- [Tarea asignada]
Transcribe sin cambiar nada el fragmento del artículo sobre el robo de tierras en la Amazonía que arranca con las palabras "Además de ilegal" y llega hasta "últimos cinco años.".

Nos siguen robando la tierra | El Nuevo Siglo
Viernes, 14 de Agosto de 2020
  • 500 mil hectáreas para ganadería solo en el Amazonas
  • Invasión de parques nacionales y resguardos indígenas

 

 

En Colombia hay una tenebrosa asociación criminal que se dedica a destruir selva amazónica para la apropiación y acaparamiento de territorios, que dedican principalmente a la ganadería. Con el uso de maquinaria moderna abren trochas, caminos y carreteras, acaban el bosque y en las tierras deforestadas instalan miles de cabezas de ganado. 

Además de ilegal esta es una actividad de muy alto costo, lo que evidencia el músculo económico de quienes la adelantan. Y también un gran poder político, porque hasta ahora ningún gobierno ha logrado controlar esa continua apropiación de territorios baldíos, vitales para la humanidad. Mucho menos se actúa judicialmente contra los perpetradores de esta agresión ambiental, pese al atroz daño que causan: 500 mil hectáreas de selva amazónica destruidas e invadidas en los últimos cinco años.

Colombia asiste pasivamente a la depredación constante y a gran escala de uno de sus recursos más preciados. El fenómeno afecta de manera especial a los Parques Nacionales -con situaciones dramáticas en Tinigua, La Macarena, Paramillo y Chiribiquete-, así como a los resguardos indígenas, invadidos por grandes ganaderos, grupos armados ilegales, mafias del narcotráfico y bandas criminales, que para surtir sus necesidades de mano de obra organizan y financian el movimiento de miles de familias humildes hacia esos territorios, a la vez que impulsan el comercio de tierras y el desarrollo de diversas actividades, legales e ilegales.

- [Datos entregados]
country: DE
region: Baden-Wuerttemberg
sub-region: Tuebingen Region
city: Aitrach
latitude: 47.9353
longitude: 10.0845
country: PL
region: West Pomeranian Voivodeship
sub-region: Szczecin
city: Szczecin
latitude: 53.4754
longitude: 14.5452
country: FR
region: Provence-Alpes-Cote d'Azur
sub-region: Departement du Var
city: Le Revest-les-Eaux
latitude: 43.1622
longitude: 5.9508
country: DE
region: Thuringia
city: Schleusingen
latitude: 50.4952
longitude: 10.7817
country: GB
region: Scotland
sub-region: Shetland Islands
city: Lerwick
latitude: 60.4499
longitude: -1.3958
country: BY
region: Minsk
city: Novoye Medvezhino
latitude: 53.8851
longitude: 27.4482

---

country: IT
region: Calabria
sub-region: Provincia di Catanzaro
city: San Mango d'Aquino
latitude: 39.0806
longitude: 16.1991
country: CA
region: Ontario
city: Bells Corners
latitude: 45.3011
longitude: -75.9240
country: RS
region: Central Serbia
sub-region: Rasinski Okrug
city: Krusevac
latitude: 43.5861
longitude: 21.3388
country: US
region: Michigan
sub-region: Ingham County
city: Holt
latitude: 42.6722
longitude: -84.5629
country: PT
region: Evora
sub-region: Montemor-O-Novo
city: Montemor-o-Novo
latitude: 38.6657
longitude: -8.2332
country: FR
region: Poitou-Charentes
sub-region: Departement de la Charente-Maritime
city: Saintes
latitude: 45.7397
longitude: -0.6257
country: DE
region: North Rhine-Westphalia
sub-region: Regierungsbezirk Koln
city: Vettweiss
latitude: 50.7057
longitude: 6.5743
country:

- [Respuesta]
Además de ilegal esta es una actividad de muy alto costo, lo que evidencia el músculo económico de quienes la adelantan. Y también un gran poder político, porque hasta ahora ningún gobierno ha logrado controlar esa continua apropiación de territorios baldíos, vitales para la humanidad. Mucho menos se actúa judicialmente contra los perpetradores de esta agresión ambiental, pese al atroz daño que causan: 500 mil hectáreas de selva amazónica destruidas e invadidas en los últimos cinco años.